John replied here that he thinks that the "scheme" namespace is already taken in some implementations. But going through the SchemeImplementors [1] list in the wiki, I cannot actually find one, with the exception of Chicken e (which doesn't use identifier lists for module names, so techically, "(scheme ...)" is still free).

So I am wondering: how did this perception materialize? Does SchemeImplementors miss major Scheme implementation with a "scheme" module namespace? Or did I just overlook something?

This shouldn't matter.  Since we're probably going to use a different module form, e.g. `define-library', we're arguably in a different namespace anyway.
Having "define-record-type" in the default namespace doesn't mean that no other record system could exist next to it. On the other hand, putting it in a module could very well result in the unfortunate situation that one cannot portably define new data types because some implementations decide to omit support for "define-record-type" in favor of some other system. (Given the optionality of separate modules, such implementations would still conform to the standard.)

If some implementation includes a compatible superset of `define-record-type' that uses the same name, it would be useful to be able to distinguish it from the standard one by using a different module name.  Putting the standard one in a module makes it easier to manage this.
Also, I would feel somewhat ridiculed if I had to explicitly import a module to define a simple record type. And sorry for the teachers that have to explain the reasoning for this to their students just to hear again how "unpractical" and "theoretical" Scheme is. ;)

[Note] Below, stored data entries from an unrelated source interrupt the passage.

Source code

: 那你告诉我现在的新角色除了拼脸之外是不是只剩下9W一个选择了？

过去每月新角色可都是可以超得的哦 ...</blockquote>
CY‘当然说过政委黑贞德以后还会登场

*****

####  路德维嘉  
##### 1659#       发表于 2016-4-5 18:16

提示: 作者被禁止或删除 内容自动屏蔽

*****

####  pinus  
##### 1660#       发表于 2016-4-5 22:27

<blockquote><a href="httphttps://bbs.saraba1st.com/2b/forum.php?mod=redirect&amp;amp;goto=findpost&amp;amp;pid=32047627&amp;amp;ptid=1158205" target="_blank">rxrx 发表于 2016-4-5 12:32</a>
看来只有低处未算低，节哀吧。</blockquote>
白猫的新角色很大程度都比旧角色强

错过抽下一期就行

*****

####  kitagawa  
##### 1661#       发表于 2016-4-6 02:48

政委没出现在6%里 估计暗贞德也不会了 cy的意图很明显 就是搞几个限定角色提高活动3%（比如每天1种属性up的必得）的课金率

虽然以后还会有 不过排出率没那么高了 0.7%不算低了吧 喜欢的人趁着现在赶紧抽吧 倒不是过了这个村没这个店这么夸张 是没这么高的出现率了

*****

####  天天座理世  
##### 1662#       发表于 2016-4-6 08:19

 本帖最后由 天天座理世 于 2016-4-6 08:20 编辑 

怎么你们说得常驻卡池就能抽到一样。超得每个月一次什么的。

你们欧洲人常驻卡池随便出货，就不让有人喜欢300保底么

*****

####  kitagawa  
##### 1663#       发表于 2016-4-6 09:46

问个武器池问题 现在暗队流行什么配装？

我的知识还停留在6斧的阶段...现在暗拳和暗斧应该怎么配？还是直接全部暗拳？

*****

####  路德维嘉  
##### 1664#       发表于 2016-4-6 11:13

I don't buy this argument.  C programs typically don't do I/O without #include <stdio.h>, but that doesn't make C impractical or theoretical.
Actually, the explanation would be simple: the new split of Scheme into "two languages". This is the reason why I think that renaming would actually *reduce* confusion instead of generating it, because R7RS is really not a "revised R6RS" but something new.

Sure it's a revision of R6RS.  It's just that the edits are major.

"r7rs-big" and "r7rs-small" are perfectly good names.